Kristina was finally hospitalized after she was brought to a private clinic, where one of the doctors called the paramedics. After this, Kristina spent more than four months in the Petersburg Children’s City Hospital. She was in intensive care, but her adoptive parents never stopped trying to bring her home from the hospital. According to the news agency Interfax, they even wanted to kidnap her from the hospital and take her to the sea. Kristina eventually returned home, but not for long: her parents stopped her treatment, and she had to be hospitalized again.
On August 27, 2017, Kristina died. The office of Svetlana Agapitova, St. Petersburg’s children’s rights commissioner, put out a statement saying that the girl’s treatment came too late, leaving her with almost zero chance of recovery. Evgeny Voronin, the Health Ministry’s main outside specialist on problems with HIV diagnosis and treatment, has said Kristina’s case is “another death on the consciences of AIDS dissidents.”

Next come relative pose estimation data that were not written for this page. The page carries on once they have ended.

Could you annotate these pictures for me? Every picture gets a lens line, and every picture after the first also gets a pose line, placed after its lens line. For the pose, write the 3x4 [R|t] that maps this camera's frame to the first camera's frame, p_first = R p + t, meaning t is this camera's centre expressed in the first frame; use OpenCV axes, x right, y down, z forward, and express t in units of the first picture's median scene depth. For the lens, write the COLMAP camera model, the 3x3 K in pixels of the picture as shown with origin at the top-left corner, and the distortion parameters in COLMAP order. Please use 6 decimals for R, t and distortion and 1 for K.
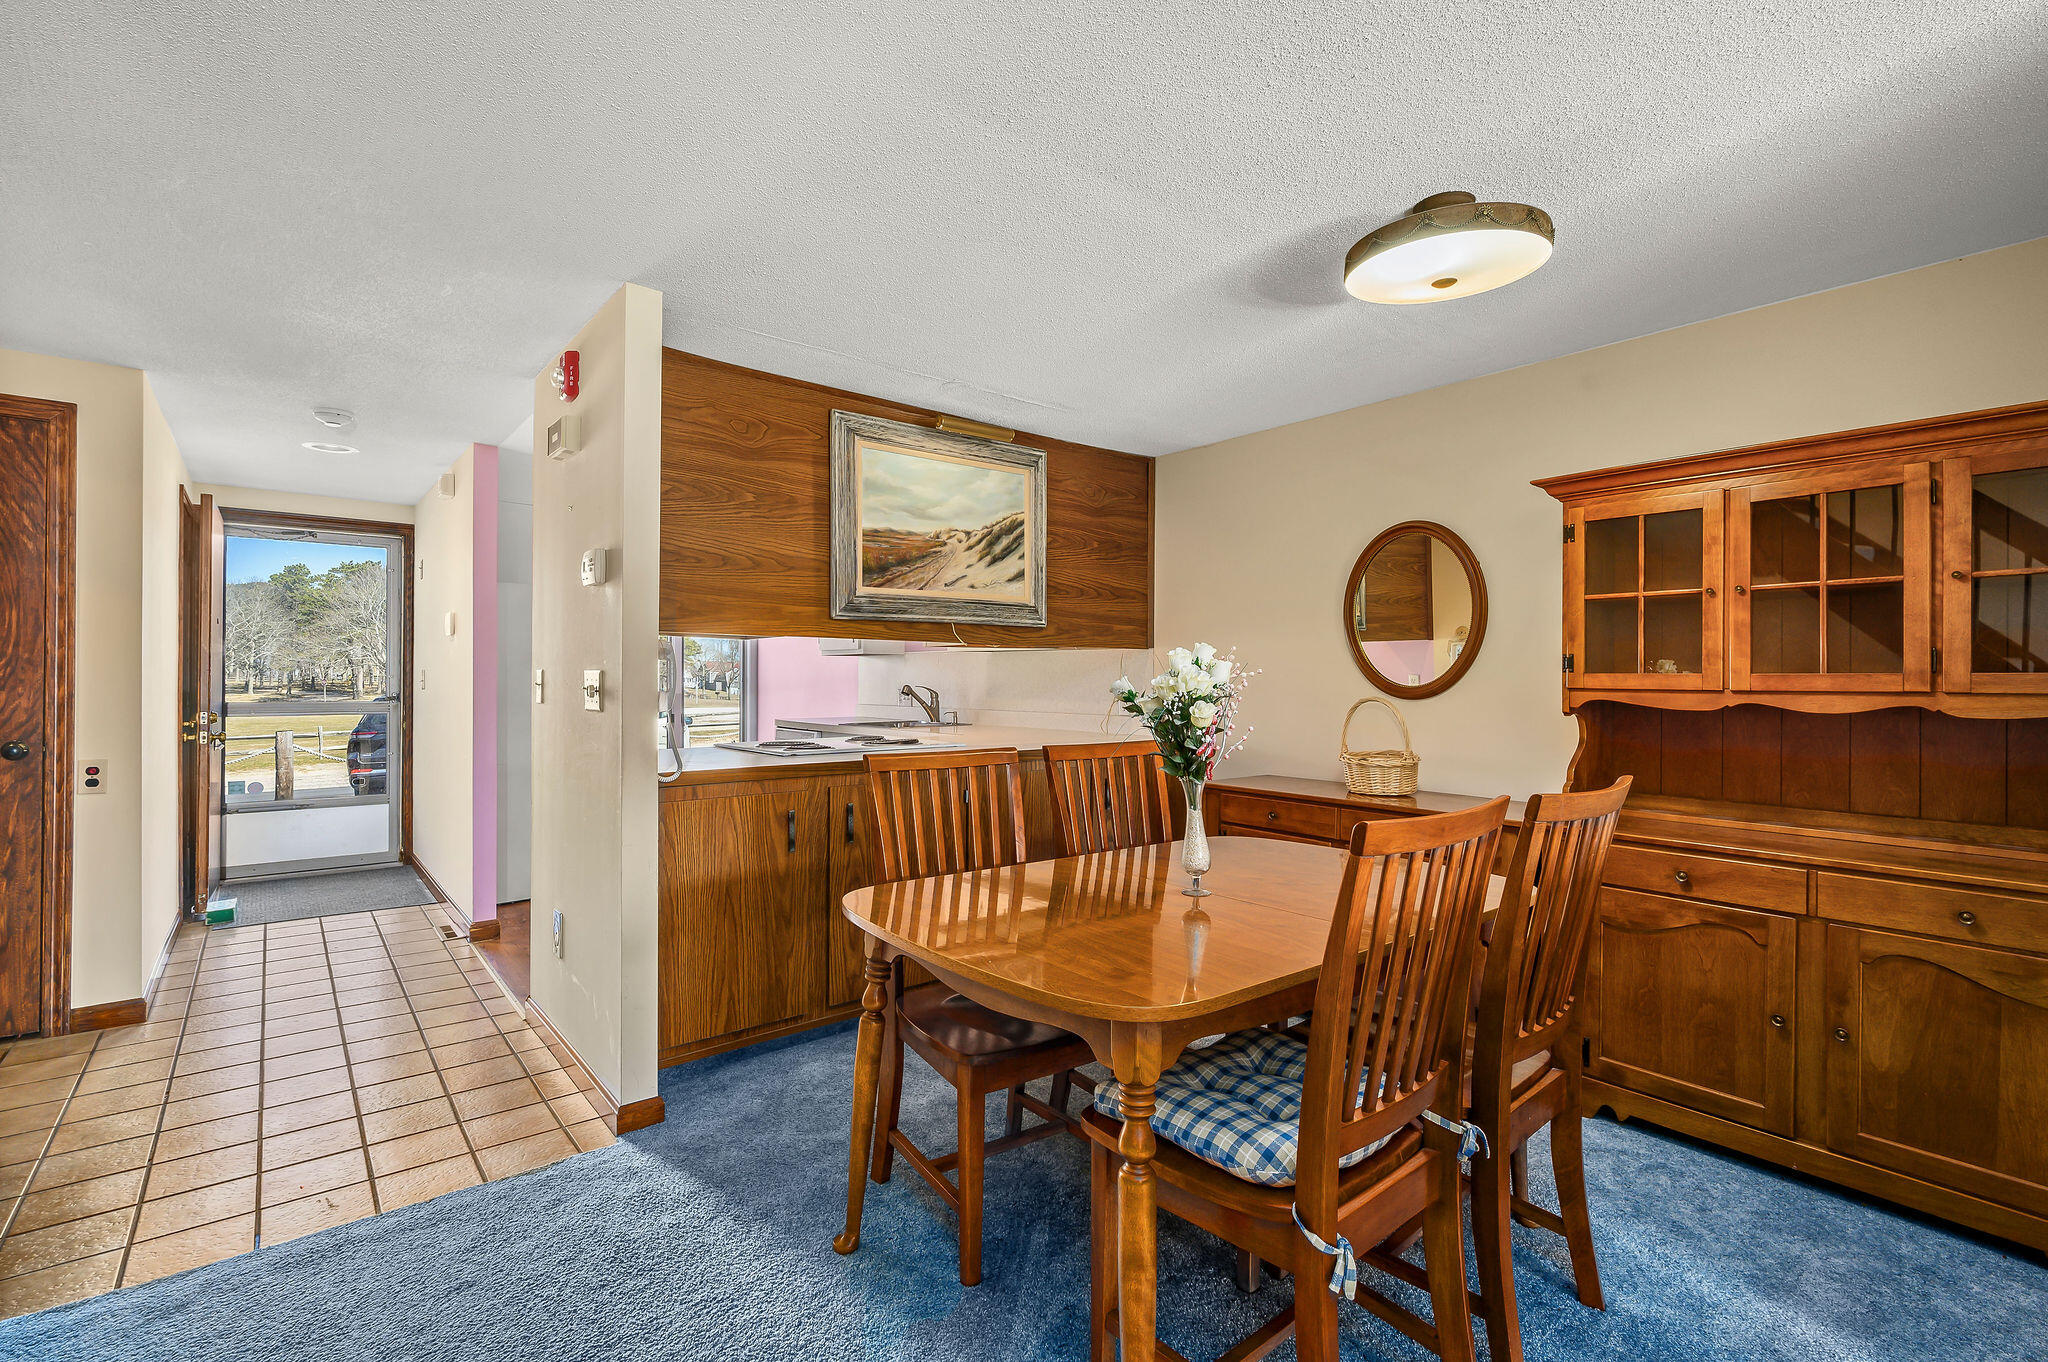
lens RADIAL K [[943.9, 0, 1024.0], [0, 943.9, 681.0], [0, 0, 1]] dist [0.002564, 0.000395]
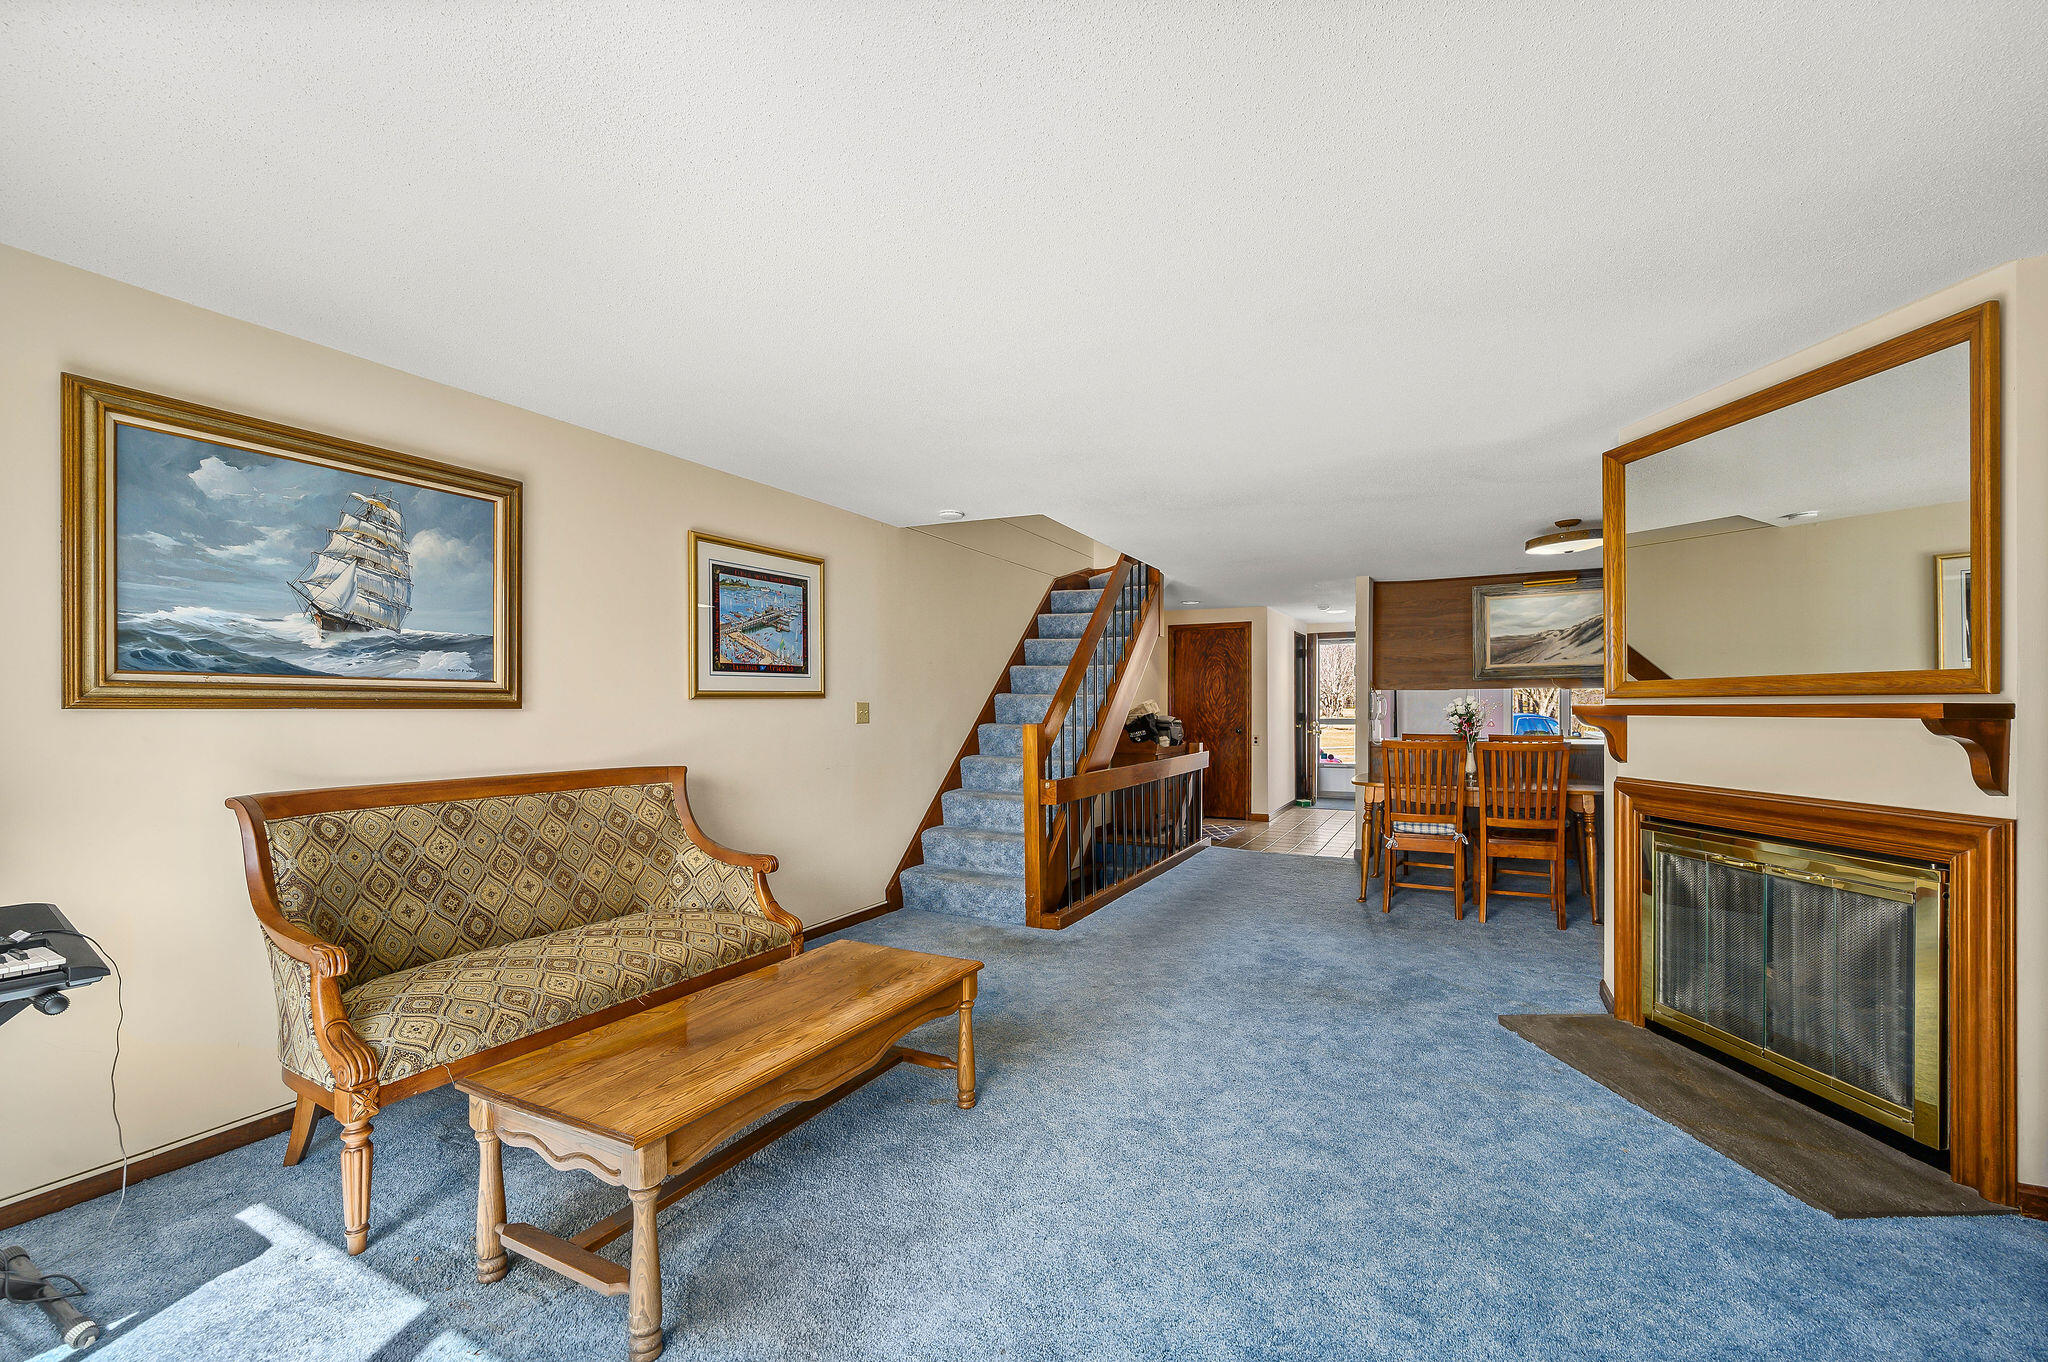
lens RADIAL K [[865.8, 0, 1006.0], [0, 865.8, 709.0], [0, 0, 1]] dist [0.001870, 0.000055]
pose [[0.373397, -0.002513, -0.927668, 1.126285], [0.008409, 0.999964, 0.000676, -0.008581], [0.927634, -0.008053, 0.373405, -0.688767]]
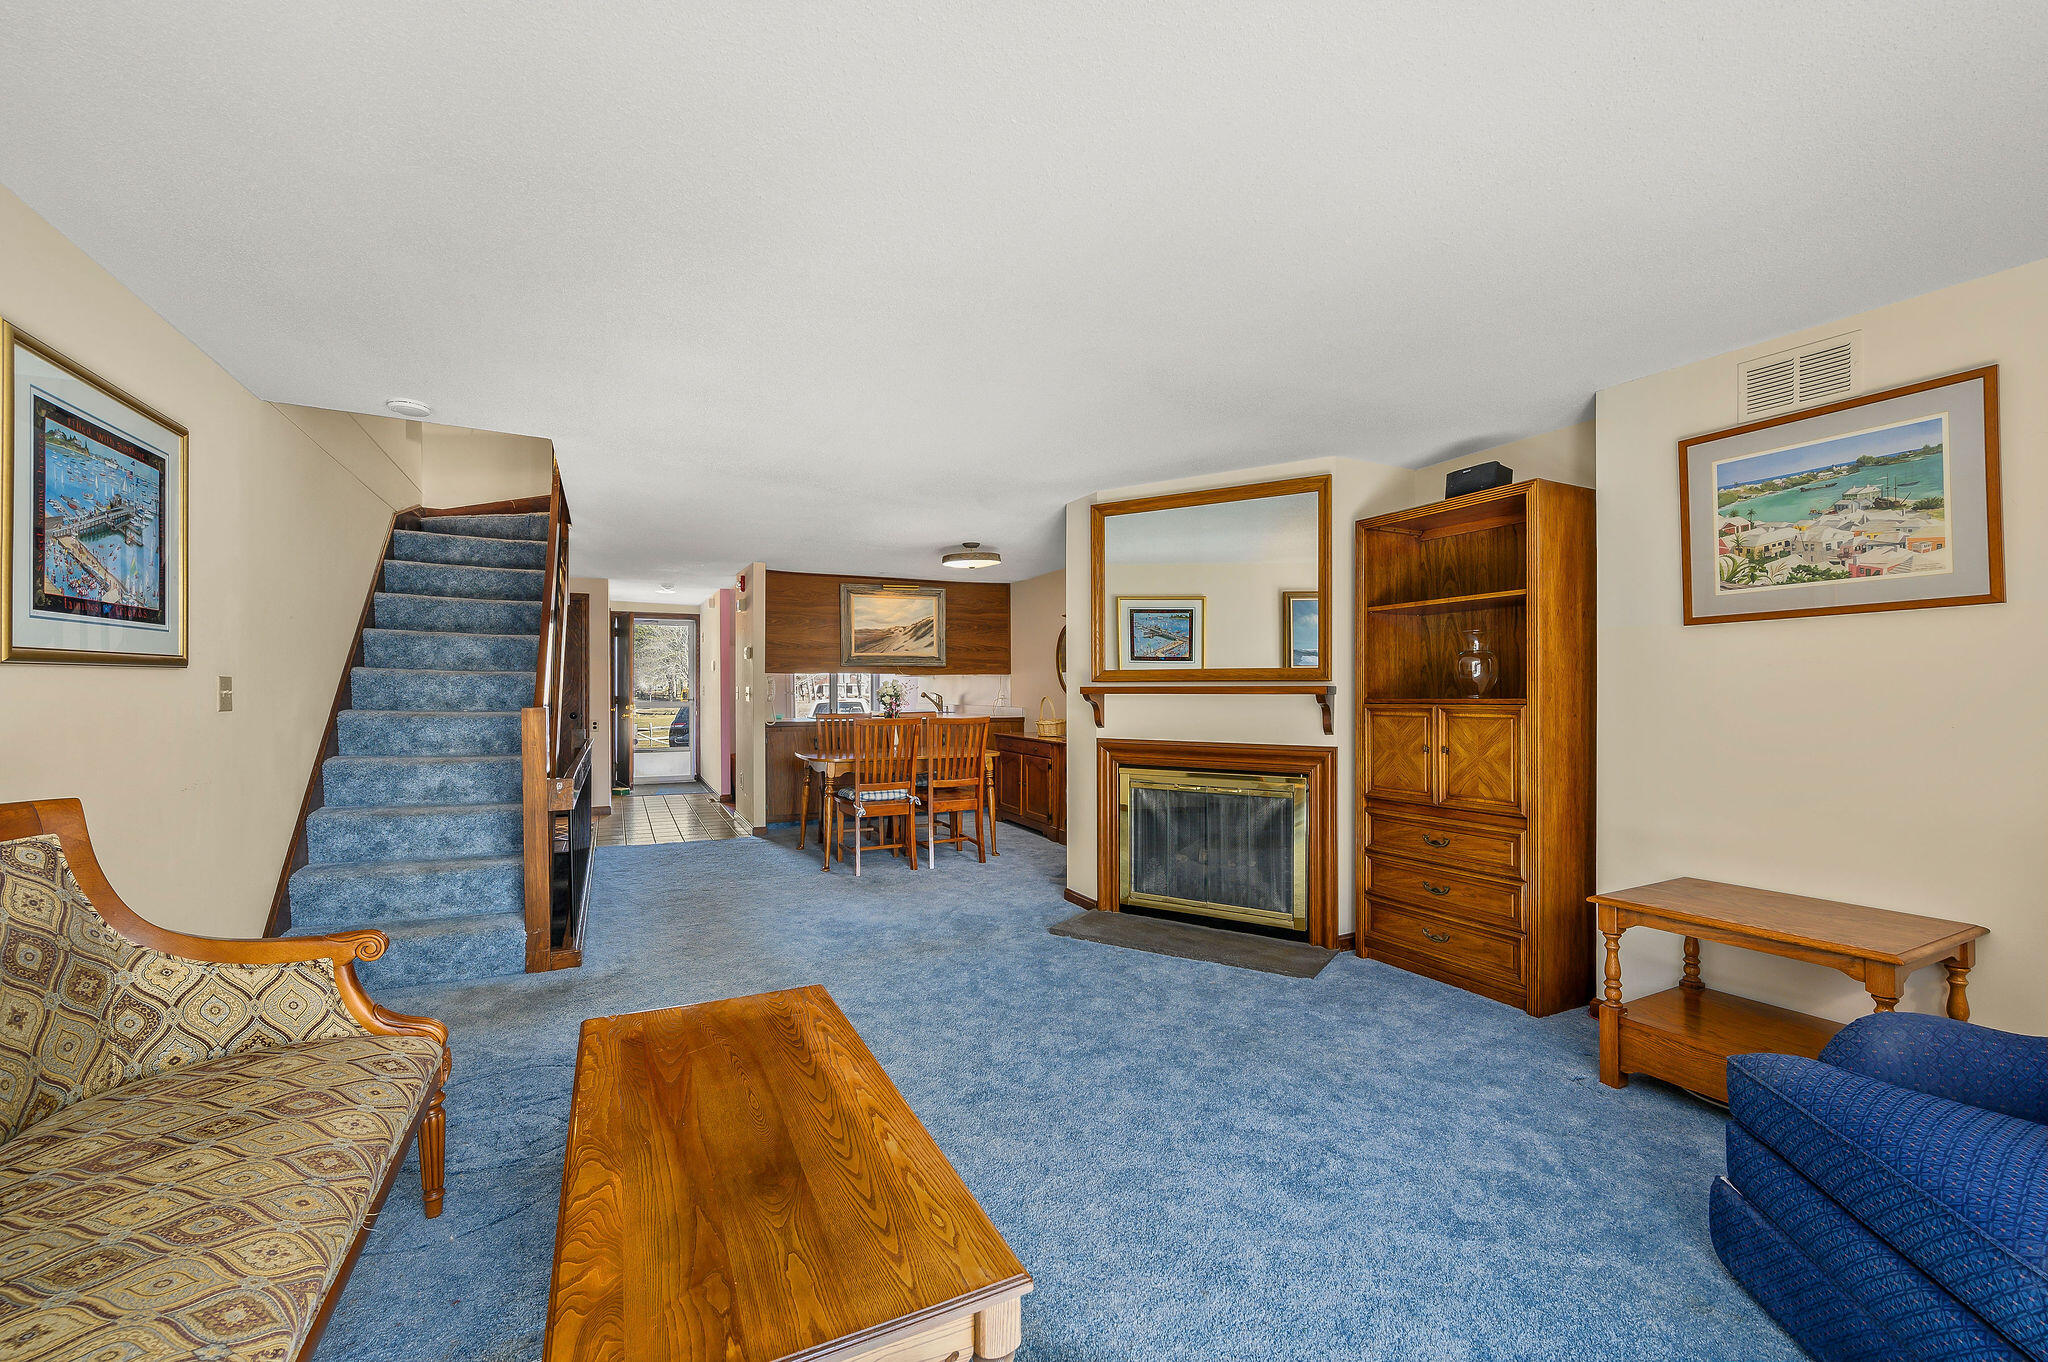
lens RADIAL K [[866.0, 0, 1026.3], [0, 866.0, 687.9], [0, 0, 1]] dist [0.001500, -0.000063]
pose [[0.973744, -0.003538, -0.227619, 0.712906], [0.003868, 0.999992, 0.001002, -0.006756], [0.227614, -0.001856, 0.973750, -1.014884]]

Kristina’s adoptive parents could face criminal liability for her death. Prosecutors in Russia often come after AIDS deniers with criminal charges for refusing to treat their children. One of the most recent cases occurred in Tyumen, where a 34-year-old local woman who doesn’t believe in HIV refused to treat her three-year-old daughter, who died from her illness in April 2017. The mother was charged with negligent homicide in a suit brought by her husband, who was the child’s father. On July 31, the court closed the case, after the two parties reconciled, but the district attorney is appealing the ruling.
Officially, the Russian Orthodox Church does not deny the existence of the human immunodeficiency virus. According to the Church’s policy on its “role in the fight against the spread of HIV/AIDS” and its “work with people living with HIV/AIDS,” HIV is “one of the gravest threats facing countries in the Commonwealth of Independent States.” And it’s not Church policy to refuse medical treatment, though “HIV dissidents” in Russia are particularly fond of a video where Dmitry Smirnov, the head of the Moscow Patriarch’s Family Protection Committee, argues that there’s no such thing as HIV. “AIDS doesn’t come from some made-up virus, but from four different causes: stress, depression, an immune system weakened by vaccinations, and excessive drinking,” Smirnov insists.
“The Church is realistic about this issue. We reject ‘AIDS dissidents,’” says Archpriest Maxim Pletnyev, the head of the St. Petersburg diocese’s care center for HIV patients.
Elena Orlova-Morozova, the medical director of the nonprofit “AIDS Center,” told Meduza that AIDS deniers who refuse treatment on religious grounds are relatively rare, compared to people who believe conspiracy theories about the pharmaceutical companies or think the HIV treatment itself is harmful.
Activists who manage a Vkontakte group called “HIV/AIDS Deniers and Their Children,” which monitors parents who refuse antiretroviral medicines, claim that 60 people have died in the past several years after refusing to receive medical treatment. The group says 13 of these victims have been 10 years old or younger.